BEGIN

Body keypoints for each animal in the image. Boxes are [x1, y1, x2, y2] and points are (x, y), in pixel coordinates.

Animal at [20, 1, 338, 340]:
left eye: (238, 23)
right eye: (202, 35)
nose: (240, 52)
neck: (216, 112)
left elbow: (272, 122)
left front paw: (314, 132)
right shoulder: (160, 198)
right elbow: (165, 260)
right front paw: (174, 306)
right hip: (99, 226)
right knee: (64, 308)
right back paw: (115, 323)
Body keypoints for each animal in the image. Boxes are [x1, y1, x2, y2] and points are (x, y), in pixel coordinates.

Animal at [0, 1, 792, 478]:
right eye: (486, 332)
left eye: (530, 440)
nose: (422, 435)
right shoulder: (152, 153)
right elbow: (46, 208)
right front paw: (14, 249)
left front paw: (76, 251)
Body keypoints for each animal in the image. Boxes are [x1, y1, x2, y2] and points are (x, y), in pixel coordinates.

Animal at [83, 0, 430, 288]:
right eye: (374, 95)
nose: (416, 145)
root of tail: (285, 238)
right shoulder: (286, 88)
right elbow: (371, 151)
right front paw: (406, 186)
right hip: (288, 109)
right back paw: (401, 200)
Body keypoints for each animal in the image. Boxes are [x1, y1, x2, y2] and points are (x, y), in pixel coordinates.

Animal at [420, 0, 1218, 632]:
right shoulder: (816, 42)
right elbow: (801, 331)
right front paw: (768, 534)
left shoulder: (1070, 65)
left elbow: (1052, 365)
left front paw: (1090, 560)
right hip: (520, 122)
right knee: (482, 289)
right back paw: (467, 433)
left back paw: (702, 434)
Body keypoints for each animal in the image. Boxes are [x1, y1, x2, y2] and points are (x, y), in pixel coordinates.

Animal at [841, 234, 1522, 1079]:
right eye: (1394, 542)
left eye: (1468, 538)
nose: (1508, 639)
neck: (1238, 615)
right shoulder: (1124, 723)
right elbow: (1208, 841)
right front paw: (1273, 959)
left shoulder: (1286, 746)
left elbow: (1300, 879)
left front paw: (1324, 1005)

END

Your task is to transcribe the listing in full, so that each line reads exactly as before.

Body keypoints for each animal in the image. Boxes are [x1, y1, x2, y2] and points are (x, y), in pixel coordinates.

Animal at [20, 1, 338, 340]:
left eye: (238, 23)
right eye: (202, 35)
nose: (240, 52)
neck: (216, 112)
left elbow: (272, 122)
left front paw: (314, 132)
right shoulder: (160, 198)
right elbow: (165, 260)
right front paw: (174, 306)
right hip: (99, 226)
right knee: (64, 308)
right back paw: (115, 323)
Body keypoints for each animal in the image. Boxes are [x1, y1, x2, y2] and points are (x, y), in pixel coordinates.

Animal at [0, 1, 792, 478]:
right eye: (486, 332)
left eye: (530, 440)
nose: (422, 435)
right shoulder: (152, 153)
right elbow: (46, 208)
right front paw: (14, 249)
left front paw: (76, 251)
Body keypoints for each animal in the image. Boxes are [x1, y1, x2, y2] and points are (x, y), in pixel coordinates.

Animal at [83, 0, 430, 288]:
right eye: (374, 95)
nose: (416, 145)
root of tail: (285, 238)
right shoulder: (286, 88)
right elbow: (371, 151)
right front paw: (406, 186)
right hip: (288, 109)
right back paw: (401, 200)
Body keypoints for each animal in the image. Boxes are [x1, y1, x2, y2] and points are (x, y), in pixel coordinates.

Animal at [420, 0, 1218, 632]:
right shoulder: (816, 42)
right elbow: (801, 331)
right front paw: (768, 534)
left shoulder: (1070, 65)
left elbow: (1052, 365)
left front paw: (1090, 560)
right hip: (520, 122)
right knee: (482, 289)
right back paw: (467, 433)
left back paw: (702, 434)
Body keypoints for each animal in the image. Boxes are [x1, y1, x2, y2] and points are (x, y), in pixel coordinates.

Animal at [841, 234, 1522, 1079]:
right eye: (1394, 542)
left eye: (1468, 538)
nose: (1508, 639)
neck: (1238, 615)
right shoulder: (1124, 723)
right elbow: (1208, 841)
right front paw: (1273, 959)
left shoulder: (1286, 746)
left elbow: (1300, 879)
left front paw: (1324, 1005)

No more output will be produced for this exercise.